Doroga shrugged. "That is what enemies do. We will go out to them. See how many of them we can take with us." He looked up at the clouds. "Wish it wasn't raining."
"Why not?" Amara asked.
"When I fall, I would like The One to look on." He shook his head. "Bernard, I need a shield so I can bring Walker some water."
"Certainly," Bernard said. "Ask Giraldi."
"My thanks." Doroga left them at the mouth of the cave.
Thunder rolled. Rain whispered.
Amara said, "We'll be lucky to have three squads, now."
"I know."
"The men will tire faster. Less time to rest and recover."
"Yes," he said.
"How many arrows did your Knights Flora recover?"
"Two each," he said.
Amara nodded. "Without Walker and Doroga, we can't hold them."
"I know," Bernard said. "That's why I've decided that I have to do it."
Amara shook her head. "Do what?"
"I led these men here, Amara. They're my responsibility." He squinted outside. "If we are to die… I don't want it to be for nothing. I owe them that. And I owe Doroga too much to let him go out there alone."
Amara stopped and looked at him. "You mean…"
"The queen," Bernard said quietly. "If the queen survives, it won't matter how many taken we've killed. She'll be able to start another nest. We must prevent that. At any cost."
Amara closed her eyes. "You mean to go out to them."
"Yes," Bernard said. "Doroga and Walker are going anyway.

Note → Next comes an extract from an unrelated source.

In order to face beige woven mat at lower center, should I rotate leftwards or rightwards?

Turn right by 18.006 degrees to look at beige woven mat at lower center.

I'm going with them, along with any man who can walk and hold a weapon and is willing. We'll head for the queen and kill her."
"Outside the cave, we won't last long."
Bernard gave her a bleak smile. "I'm not so sure that's a bad thing."
She frowned and looked away from him. "It will be difficult to force our way through them without any Knights Terra left to us."
"Walker can do it," Bernard said.
"Can we reach her before they kill us?"
"Probably not," Bernard confessed. "I put an arrow right through that thing's neck, and all it did was startle her away. I saw how hard you hit it." He shook his head. "It's so fast. And with all those taken around it, it's unlikely that we'll have the time to land a killing blow. But we have no choice. If we don't kill the queen, everyone who gave his life has died for nothing."
Amara swallowed and nodded. "I… I think you're right. When?"
"I'll give the men a few moments more to breathe," Bernard said. "Then call for volunteers." He reached out to her and squeezed her hand. "You don't have to go with me."
She squeezed back as tightly as she could and felt tears blur her eyes. "Of course I do," she said quietly. "I'll not leave your side, my lord husband."
"I could order you to," he said quietly.
"I'll not leave your side. No matter how idiotic you are."
He smiled at her and drew her against him. She stood there in the circle of his arms for a moment, her eyes closed, breathing in his scent. Moments went by. Then Bernard said, "It's time. I'll be right back."
Thunder and rain filled the world outside, and Amara's head and her face hurt horribly. She was afraid, though so tired that it hardly seemed to matter. Bernard spoke quietly to the legionares.
Amara stood staring up the hill at the implacable enemy intent on tearing them all to pieces, and prepared to go out to meet them.